Her dad nodded in understanding. Sphinxian “chipmunks” didn’t look a lot like Meyerdahl’s (or, for that matter, Old Terra’s) chipmunks, although they filled much the same ecological niche. The burrow-dwelling marsupials were six-limbed and only a very little smaller than a terrestrial Chihuahua, and they were about as ubiquitous as a species got.
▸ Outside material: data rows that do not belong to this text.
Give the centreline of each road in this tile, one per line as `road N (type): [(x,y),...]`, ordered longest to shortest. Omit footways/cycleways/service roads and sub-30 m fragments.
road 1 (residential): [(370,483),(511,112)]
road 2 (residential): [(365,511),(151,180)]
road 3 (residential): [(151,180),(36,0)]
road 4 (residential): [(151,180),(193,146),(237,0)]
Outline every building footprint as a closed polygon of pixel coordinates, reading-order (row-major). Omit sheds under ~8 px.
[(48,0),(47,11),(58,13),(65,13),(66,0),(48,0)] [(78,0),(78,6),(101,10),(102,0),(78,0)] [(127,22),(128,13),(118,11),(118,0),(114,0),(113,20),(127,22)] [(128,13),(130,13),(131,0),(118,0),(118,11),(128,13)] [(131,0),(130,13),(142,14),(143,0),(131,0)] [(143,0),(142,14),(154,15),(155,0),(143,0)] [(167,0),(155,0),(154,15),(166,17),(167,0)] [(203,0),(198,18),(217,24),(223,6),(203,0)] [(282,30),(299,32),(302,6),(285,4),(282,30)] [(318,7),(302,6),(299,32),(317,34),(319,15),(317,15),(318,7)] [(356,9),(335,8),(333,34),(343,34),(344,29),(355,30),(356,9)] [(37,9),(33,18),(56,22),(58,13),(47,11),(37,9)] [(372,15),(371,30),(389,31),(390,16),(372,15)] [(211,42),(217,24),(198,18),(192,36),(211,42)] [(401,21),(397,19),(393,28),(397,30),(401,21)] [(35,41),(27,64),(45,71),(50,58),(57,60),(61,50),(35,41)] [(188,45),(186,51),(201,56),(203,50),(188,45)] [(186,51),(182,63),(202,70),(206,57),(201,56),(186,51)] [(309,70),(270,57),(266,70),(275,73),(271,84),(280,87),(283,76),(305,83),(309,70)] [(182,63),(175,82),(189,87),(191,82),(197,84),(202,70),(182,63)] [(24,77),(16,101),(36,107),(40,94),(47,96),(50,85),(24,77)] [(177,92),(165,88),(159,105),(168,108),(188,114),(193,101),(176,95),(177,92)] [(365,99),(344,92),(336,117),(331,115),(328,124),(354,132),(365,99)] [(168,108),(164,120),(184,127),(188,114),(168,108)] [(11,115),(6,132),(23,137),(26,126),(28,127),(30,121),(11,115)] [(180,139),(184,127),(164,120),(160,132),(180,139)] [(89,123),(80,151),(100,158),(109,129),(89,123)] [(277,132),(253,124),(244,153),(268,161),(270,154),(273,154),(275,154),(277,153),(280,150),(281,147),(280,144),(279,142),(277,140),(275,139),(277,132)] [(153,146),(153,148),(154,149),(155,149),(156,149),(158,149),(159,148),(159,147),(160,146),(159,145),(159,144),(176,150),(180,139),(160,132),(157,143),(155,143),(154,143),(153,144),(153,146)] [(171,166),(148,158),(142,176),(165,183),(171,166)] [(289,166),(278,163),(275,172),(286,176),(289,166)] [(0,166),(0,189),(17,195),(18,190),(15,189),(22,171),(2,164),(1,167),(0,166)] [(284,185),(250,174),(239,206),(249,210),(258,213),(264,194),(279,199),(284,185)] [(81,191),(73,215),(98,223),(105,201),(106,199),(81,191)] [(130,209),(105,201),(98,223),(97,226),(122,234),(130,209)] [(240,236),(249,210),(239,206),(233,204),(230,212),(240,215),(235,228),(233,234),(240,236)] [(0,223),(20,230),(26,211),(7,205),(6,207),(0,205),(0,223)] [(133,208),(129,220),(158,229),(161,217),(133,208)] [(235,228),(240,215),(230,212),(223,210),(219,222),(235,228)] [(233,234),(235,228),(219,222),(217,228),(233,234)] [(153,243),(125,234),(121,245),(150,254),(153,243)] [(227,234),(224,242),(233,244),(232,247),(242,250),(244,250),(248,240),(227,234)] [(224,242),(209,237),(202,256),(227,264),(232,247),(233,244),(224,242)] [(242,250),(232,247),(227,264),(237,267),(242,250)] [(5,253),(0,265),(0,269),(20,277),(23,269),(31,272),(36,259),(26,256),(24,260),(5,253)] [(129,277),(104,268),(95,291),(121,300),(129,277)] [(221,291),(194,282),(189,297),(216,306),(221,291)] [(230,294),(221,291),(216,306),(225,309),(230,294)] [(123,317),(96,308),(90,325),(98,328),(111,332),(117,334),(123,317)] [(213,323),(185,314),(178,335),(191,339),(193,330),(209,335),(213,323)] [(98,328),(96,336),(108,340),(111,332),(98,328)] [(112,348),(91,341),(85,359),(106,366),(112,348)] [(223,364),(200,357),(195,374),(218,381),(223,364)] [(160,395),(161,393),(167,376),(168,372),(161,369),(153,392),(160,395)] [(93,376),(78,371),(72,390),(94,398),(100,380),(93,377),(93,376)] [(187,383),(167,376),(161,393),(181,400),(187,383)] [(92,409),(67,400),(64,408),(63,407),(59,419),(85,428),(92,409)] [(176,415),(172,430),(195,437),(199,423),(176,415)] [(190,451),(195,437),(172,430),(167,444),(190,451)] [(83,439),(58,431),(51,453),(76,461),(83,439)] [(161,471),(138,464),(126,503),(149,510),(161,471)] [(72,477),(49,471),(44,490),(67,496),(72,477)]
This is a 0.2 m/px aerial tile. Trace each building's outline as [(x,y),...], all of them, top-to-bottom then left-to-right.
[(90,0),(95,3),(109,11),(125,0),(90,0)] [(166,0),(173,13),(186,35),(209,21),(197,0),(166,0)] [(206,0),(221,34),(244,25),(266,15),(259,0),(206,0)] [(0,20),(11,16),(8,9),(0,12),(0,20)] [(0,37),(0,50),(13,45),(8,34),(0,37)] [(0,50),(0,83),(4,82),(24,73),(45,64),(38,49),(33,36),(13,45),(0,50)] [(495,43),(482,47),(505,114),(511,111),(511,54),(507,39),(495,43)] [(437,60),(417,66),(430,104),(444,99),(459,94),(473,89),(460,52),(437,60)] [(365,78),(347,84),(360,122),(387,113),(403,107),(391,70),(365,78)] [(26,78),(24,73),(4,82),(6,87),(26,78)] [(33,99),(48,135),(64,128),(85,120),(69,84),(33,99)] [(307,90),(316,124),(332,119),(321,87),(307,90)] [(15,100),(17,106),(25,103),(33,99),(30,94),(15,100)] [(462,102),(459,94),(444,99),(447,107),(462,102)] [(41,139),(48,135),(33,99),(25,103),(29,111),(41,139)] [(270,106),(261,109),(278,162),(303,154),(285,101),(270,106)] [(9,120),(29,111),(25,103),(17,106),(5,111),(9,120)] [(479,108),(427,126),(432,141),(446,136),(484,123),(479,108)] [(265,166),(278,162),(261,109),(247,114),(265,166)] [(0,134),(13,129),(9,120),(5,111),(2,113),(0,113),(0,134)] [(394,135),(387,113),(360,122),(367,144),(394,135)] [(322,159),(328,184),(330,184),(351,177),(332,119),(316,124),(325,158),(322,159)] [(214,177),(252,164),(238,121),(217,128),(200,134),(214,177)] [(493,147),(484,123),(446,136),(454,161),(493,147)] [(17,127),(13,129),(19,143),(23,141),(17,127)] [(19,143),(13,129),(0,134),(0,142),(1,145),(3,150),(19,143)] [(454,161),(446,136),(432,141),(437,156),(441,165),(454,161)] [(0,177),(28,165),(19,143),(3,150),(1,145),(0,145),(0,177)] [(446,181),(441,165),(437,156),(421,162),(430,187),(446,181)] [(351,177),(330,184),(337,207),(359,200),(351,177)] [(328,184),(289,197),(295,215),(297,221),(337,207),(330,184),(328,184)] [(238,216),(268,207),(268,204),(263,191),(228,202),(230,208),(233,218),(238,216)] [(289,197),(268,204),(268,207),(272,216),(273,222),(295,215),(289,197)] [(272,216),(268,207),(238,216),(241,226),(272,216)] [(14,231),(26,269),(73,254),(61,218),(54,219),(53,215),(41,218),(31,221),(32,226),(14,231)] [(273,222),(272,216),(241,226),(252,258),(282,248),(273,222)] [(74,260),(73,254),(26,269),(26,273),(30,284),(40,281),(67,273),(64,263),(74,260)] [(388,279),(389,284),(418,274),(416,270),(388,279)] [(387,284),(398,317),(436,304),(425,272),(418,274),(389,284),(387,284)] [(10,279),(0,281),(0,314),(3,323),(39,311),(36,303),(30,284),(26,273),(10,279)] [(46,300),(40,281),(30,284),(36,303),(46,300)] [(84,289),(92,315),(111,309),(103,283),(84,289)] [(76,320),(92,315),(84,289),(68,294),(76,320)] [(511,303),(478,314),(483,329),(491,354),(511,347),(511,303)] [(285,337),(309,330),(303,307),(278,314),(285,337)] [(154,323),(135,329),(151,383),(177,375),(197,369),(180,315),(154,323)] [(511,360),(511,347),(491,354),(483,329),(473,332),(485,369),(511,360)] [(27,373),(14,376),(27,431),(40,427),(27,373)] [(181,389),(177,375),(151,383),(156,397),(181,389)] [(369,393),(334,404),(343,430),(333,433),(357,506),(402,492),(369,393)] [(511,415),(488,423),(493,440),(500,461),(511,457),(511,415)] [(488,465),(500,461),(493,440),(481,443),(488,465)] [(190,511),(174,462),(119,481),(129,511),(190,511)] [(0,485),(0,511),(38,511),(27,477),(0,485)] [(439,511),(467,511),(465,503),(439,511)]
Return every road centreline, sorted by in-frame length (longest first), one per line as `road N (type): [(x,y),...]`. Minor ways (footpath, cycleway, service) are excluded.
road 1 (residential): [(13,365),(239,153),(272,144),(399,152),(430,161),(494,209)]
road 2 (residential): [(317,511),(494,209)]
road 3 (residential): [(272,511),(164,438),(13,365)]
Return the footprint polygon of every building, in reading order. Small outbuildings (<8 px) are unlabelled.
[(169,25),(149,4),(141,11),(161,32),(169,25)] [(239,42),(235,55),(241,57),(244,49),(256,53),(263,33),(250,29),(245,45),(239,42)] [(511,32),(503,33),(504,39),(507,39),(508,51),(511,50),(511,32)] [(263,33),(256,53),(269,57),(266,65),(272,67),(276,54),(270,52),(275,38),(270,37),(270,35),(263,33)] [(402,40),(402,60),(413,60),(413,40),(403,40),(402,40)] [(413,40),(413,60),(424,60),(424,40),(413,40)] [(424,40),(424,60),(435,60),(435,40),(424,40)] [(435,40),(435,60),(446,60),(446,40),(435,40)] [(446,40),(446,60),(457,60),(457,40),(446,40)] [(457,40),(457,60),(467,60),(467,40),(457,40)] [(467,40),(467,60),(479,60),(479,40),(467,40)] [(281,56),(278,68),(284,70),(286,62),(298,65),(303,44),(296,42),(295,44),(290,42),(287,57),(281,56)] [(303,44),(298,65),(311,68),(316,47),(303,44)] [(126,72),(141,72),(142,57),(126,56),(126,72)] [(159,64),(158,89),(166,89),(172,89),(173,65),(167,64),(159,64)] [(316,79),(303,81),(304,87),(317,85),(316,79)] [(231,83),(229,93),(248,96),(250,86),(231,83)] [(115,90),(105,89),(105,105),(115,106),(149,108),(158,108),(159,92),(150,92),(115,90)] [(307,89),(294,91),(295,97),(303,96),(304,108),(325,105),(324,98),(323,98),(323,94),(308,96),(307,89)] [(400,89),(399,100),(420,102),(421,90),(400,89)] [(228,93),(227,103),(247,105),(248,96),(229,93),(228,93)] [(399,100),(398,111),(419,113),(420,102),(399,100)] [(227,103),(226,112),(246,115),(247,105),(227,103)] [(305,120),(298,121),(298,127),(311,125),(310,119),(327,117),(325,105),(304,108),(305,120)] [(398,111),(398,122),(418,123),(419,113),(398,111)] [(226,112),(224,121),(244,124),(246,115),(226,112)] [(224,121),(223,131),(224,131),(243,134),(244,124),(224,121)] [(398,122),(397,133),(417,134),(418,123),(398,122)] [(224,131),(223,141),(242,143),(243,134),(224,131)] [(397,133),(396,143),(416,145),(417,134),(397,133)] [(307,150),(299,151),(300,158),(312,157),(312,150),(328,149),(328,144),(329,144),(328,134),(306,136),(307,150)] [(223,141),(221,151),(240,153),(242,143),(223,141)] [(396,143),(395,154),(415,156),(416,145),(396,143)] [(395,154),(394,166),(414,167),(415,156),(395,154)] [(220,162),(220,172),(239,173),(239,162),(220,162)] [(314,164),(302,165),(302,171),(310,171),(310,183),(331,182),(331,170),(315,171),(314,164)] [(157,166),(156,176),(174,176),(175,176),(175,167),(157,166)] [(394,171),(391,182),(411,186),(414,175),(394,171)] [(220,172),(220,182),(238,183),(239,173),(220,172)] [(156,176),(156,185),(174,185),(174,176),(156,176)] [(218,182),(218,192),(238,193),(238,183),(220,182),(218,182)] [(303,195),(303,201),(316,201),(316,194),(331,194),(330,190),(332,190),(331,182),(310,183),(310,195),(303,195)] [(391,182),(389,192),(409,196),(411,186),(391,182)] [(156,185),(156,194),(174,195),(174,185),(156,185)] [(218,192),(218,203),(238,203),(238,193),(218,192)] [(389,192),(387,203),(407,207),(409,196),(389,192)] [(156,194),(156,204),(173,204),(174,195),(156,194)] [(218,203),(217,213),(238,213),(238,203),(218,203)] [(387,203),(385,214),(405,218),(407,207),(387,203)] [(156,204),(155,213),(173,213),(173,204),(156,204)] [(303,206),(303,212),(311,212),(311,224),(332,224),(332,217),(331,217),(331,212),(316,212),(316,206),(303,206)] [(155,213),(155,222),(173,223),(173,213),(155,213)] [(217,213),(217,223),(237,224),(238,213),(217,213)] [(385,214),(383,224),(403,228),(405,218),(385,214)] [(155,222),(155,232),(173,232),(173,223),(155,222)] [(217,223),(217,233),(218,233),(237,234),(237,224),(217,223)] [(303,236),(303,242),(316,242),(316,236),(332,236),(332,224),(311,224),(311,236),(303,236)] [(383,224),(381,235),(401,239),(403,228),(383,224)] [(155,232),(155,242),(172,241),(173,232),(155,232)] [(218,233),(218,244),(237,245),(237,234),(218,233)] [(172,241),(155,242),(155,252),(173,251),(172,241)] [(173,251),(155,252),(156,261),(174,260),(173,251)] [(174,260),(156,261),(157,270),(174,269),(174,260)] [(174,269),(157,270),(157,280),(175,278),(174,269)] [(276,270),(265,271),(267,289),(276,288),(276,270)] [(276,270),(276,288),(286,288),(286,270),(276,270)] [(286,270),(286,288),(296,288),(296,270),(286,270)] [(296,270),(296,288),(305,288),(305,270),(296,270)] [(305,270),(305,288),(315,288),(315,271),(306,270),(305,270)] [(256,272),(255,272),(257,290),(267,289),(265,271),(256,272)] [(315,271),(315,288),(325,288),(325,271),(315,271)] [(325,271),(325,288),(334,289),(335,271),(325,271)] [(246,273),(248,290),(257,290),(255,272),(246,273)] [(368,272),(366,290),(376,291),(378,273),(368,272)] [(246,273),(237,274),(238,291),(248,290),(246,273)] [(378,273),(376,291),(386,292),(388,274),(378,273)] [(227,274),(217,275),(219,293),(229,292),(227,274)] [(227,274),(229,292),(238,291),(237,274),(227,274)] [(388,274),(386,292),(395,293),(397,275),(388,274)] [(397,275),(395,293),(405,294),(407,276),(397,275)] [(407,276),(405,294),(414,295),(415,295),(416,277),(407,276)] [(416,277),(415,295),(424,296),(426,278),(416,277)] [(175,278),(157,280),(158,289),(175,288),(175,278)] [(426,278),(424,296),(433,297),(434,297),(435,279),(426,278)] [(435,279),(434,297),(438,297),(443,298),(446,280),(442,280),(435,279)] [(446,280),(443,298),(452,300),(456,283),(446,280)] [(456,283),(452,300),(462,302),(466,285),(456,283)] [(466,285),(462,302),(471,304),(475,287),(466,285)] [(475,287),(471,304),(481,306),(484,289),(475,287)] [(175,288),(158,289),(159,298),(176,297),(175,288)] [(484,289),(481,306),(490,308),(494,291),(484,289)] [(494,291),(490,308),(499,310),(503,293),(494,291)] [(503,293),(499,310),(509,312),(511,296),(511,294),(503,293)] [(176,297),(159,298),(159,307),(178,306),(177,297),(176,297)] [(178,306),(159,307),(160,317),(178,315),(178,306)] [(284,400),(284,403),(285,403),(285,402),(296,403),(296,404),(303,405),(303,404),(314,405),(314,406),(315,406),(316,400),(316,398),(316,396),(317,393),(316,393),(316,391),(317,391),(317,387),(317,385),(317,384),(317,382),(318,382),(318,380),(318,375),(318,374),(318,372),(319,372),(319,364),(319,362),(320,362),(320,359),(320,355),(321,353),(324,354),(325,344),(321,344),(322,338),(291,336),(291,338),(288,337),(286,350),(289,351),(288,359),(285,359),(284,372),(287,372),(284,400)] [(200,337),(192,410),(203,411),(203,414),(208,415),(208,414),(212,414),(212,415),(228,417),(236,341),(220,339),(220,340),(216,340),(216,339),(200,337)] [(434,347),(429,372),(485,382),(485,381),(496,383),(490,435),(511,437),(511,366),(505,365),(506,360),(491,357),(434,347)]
Fortunately, they were also timid, unlike their slightly smaller arboreal cousin, the equally ubiquitous (and much more destructive) wood rat.

“But the thing I noticed about all of those,” Stephanie went on in a satisfied tone, “was that even when one of the motion sensor alarms was set off, the celery thief still got through and got away with his celery without setting off any of the infrared alarms closer to the greenhouses themselves.”

She paused, looking at her father expectantly, and he took a thoughtful sip of coffee, then nodded.

“You’re thinking about what you and I discussed a couple of weeks ago, aren’t you, Steph?” he said with a smile of approval.

“Yep.” Stephanie smiled back at him. “I remembered what you said about that report about wood rats’ eyes. If Dr. Weyerhaeuser’s right and they do use a lot more of the lower end of the spectrum than human eyes do, then something like a wood rat might be able to actually see an infrared beam and stay out of it.” Her smile turned into a grin. “You’re always telling me to analyze a problem carefully before I jump into trying to solve it. Sounds to me like some other people should have been taking your advice, too!”

“Well, let’s be fair here, Steph. Dr. Weyerhaeuser’s report only came out in October. It’s not like people have had a long time to think about it or put two and two together yet for something like this.”

She nodded in agreement, but she’d also heard the approval in his voice for the way she’d put “two and two together.”

“Anyway,” she went on, waving at the partially assembled hardware spread down the workbench’s length, “what I’m doing is putting together some ultraviolet sensors. We’ve got Mom’s experimental greenhouse right here, and she’s got some of the celery from that genetic development program growing in it. I figure we’ve already got the bait, so maybe we should try the other end of the spectrum and see if we don’t get a little bit luckier than the folks in Long Grass and Seaview.” She gave him her very best wheedling smile. “Wanna help?”